▶ [SUPPLIED PASSAGE]:
In the United States of America, it is hard to imagine how fear could be a motivation for anybody. There are no mass murders of the regime’s political enemies, and there never have been. Political opposition is legal; free press and free speech are guaranteed in the Constitution. And yet even in one of the world’s oldest and most stable democracies, fear is a motive. The same former administration official who observed the importance of apocalyptic Christianity in Trump’s Washington also told me, with grim disgust, that “they are all scared.”
They are scared not of prison, the official said, but of being attacked by Trump on Twitter. They are scared he will make up a nickname for them. They are scared that they will be mocked, or embarrassed, like Mitt Romney has been. They are scared of losing their social circles, of being disinvited to parties. They are scared that their friends and supporters, and especially their donors, will desert them. John Bolton has his own super PAC and a lot of plans for how he wants to use it; no wonder he resisted testifying against Trump. Former Speaker Paul Ryan is among the dozens of House Republicans who have left Congress since the beginning of this administration, in one of the most striking personnel turnovers in congressional history. They left because they hated what Trump was doing to their party—and the country. Yet even after they left, they did not speak out.
They are scared, and yet they don’t seem to know that this fear has precedents, or that it could have consequences. They don’t know that similar waves of fear have helped transform other democracies into dictatorships. They don’t seem to realize that the American Senate really could become the Russian Duma, or the Hungarian Parliament, a group of exalted men and women who sit in an elegant building, with no influence and no power. Indeed, we are already much closer to that reality than many could ever have imagined.

▶ [CHALLENGE]: Quote the passage on political fear word for word, from "They are scared not" up to and including "not speak out.". The records that follow the text come from a separate source.

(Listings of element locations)
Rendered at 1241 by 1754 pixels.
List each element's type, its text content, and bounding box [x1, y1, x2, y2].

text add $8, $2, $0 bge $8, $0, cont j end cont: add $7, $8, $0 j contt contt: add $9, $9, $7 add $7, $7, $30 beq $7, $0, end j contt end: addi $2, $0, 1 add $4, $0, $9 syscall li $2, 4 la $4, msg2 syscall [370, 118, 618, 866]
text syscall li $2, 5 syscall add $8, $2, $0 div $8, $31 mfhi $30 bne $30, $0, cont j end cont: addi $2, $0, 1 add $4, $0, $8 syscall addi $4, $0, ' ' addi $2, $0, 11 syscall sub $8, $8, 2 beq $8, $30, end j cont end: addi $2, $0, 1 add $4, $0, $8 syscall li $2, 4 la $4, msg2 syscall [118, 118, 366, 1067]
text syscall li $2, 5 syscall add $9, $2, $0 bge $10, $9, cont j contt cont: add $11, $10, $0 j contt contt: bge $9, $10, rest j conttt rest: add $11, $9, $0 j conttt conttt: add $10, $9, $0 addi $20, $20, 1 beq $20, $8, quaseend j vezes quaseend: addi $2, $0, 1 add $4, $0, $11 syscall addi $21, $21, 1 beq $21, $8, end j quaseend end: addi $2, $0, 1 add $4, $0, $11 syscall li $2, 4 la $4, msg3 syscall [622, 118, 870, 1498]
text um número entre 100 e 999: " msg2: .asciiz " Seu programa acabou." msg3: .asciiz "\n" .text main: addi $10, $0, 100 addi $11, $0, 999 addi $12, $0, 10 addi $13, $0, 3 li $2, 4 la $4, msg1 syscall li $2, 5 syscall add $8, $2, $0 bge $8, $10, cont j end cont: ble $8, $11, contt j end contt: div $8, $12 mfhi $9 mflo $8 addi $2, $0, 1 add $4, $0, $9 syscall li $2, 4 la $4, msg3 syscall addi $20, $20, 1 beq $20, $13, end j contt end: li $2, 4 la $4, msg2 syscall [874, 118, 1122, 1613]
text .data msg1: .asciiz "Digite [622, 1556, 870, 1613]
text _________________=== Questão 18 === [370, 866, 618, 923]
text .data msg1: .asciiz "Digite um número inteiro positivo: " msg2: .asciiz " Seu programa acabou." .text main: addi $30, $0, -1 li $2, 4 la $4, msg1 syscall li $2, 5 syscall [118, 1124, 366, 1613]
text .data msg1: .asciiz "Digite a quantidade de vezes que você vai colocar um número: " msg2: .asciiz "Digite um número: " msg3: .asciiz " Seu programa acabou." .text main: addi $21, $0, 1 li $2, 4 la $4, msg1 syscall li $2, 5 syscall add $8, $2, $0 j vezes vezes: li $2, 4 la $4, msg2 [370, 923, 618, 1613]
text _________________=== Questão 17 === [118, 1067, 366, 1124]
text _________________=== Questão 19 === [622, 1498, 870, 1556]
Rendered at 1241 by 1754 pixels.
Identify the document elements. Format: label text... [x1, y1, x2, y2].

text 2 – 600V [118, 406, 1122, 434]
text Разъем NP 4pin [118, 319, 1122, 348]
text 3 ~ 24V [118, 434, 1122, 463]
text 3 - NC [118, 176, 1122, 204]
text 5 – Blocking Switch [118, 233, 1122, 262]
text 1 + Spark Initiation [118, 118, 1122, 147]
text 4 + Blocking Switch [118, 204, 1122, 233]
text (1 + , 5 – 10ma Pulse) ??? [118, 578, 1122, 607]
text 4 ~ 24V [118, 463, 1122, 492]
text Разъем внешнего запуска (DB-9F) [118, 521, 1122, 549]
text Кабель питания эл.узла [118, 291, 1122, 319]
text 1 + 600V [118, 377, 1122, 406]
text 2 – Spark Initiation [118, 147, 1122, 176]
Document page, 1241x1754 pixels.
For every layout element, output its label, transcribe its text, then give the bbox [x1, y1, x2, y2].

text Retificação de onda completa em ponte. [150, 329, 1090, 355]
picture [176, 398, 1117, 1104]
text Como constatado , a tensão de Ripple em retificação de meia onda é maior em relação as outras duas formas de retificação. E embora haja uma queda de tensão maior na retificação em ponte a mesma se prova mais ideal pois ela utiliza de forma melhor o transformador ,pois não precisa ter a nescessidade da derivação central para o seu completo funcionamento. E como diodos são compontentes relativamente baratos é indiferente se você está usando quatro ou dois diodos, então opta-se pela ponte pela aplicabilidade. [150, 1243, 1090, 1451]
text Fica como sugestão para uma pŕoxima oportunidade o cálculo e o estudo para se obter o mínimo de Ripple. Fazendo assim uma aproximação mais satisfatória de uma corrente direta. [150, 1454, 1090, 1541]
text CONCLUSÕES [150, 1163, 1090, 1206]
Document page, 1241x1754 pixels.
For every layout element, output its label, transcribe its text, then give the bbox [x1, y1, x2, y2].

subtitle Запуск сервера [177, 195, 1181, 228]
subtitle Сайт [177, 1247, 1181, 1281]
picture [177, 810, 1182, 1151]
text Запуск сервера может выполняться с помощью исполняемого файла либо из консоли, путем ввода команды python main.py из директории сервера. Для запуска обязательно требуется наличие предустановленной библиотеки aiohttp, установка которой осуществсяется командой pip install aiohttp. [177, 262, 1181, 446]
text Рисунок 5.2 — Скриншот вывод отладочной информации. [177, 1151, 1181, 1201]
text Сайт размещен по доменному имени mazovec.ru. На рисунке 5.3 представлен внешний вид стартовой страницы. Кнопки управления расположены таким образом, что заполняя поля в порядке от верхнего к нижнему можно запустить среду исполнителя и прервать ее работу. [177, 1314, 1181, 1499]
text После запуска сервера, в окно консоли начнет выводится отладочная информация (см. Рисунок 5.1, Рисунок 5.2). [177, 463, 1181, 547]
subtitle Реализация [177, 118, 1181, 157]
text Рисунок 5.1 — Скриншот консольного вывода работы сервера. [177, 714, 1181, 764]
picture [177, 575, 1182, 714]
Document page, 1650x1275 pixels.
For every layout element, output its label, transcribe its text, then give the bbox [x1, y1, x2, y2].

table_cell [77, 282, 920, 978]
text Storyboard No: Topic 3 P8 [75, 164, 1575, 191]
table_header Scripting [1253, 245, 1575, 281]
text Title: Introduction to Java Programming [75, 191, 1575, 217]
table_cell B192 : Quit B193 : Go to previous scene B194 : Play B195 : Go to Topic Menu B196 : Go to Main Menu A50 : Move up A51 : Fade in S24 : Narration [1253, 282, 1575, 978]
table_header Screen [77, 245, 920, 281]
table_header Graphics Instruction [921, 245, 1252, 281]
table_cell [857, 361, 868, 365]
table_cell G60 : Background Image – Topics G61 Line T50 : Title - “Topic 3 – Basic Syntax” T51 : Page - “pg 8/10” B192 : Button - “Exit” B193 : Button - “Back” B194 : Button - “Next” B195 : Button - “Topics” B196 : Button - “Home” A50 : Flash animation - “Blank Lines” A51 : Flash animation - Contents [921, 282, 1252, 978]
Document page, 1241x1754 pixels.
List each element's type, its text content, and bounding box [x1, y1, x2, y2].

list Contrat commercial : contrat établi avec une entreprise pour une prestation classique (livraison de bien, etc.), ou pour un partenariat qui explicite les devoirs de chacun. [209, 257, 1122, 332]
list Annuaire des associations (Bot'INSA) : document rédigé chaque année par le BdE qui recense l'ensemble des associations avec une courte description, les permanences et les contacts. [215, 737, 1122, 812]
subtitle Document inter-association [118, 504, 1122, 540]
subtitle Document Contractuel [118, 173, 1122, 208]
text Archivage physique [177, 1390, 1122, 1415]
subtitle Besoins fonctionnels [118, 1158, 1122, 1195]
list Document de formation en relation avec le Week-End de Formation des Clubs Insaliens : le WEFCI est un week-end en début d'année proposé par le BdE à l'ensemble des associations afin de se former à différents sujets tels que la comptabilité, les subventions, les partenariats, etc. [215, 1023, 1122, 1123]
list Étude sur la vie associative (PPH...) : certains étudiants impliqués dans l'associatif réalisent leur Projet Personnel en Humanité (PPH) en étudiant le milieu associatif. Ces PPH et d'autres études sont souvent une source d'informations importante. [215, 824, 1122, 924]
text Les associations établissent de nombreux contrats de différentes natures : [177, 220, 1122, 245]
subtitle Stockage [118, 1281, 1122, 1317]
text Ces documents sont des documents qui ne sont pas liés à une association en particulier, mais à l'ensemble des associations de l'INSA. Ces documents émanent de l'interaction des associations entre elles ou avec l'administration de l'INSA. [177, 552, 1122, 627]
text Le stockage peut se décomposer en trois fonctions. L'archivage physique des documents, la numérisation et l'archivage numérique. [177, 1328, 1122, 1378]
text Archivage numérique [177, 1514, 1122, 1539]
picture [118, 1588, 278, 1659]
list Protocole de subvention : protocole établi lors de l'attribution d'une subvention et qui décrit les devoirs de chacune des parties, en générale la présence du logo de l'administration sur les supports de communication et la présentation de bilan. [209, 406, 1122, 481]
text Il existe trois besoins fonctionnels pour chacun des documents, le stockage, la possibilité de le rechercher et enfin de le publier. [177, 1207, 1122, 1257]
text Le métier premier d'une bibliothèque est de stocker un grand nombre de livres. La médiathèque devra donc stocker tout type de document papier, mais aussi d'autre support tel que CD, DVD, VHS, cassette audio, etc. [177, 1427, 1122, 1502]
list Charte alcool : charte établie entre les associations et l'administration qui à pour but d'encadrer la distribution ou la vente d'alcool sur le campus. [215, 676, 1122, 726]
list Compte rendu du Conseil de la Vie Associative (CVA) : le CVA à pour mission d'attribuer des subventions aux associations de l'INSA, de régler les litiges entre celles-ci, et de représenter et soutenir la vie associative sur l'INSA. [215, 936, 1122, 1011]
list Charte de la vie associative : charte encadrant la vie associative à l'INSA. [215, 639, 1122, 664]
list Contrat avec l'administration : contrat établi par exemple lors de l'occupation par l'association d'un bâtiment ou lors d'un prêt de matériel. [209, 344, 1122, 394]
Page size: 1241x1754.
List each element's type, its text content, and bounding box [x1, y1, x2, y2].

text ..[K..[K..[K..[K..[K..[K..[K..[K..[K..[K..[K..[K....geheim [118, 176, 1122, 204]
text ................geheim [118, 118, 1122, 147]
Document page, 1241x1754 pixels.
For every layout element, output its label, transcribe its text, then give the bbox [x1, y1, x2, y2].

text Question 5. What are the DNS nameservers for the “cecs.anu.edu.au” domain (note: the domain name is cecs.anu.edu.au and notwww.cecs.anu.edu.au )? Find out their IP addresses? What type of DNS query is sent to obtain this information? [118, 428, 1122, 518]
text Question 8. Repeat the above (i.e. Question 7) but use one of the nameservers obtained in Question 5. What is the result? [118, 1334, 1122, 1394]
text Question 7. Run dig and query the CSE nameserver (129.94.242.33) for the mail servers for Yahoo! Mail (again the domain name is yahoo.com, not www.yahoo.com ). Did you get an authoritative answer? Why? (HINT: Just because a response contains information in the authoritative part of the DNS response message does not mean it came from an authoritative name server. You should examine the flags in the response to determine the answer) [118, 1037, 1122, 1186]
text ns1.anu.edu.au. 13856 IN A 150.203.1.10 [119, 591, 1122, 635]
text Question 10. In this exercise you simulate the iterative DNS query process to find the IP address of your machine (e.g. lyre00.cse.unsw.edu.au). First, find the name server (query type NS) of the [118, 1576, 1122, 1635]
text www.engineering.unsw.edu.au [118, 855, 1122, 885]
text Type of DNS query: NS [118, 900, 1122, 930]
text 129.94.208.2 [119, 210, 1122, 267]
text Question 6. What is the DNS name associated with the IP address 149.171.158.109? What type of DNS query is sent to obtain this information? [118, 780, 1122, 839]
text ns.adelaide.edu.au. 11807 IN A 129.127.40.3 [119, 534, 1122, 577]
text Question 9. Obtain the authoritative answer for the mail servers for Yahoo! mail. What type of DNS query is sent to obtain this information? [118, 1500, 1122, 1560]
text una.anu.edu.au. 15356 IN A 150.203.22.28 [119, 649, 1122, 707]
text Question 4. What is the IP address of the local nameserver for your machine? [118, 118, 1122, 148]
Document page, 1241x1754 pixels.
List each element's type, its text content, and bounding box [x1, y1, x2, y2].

▶ [RESULT]:
They are scared not of prison, the official said, but of being attacked by Trump on Twitter. They are scared he will make up a nickname for them. They are scared that they will be mocked, or embarrassed, like Mitt Romney has been. They are scared of losing their social circles, of being disinvited to parties. They are scared that their friends and supporters, and especially their donors, will desert them. John Bolton has his own super PAC and a lot of plans for how he wants to use it; no wonder he resisted testifying against Trump. Former Speaker Paul Ryan is among the dozens of House Republicans who have left Congress since the beginning of this administration, in one of the most striking personnel turnovers in congressional history. They left because they hated what Trump was doing to their party—and the country. Yet even after they left, they did not speak out.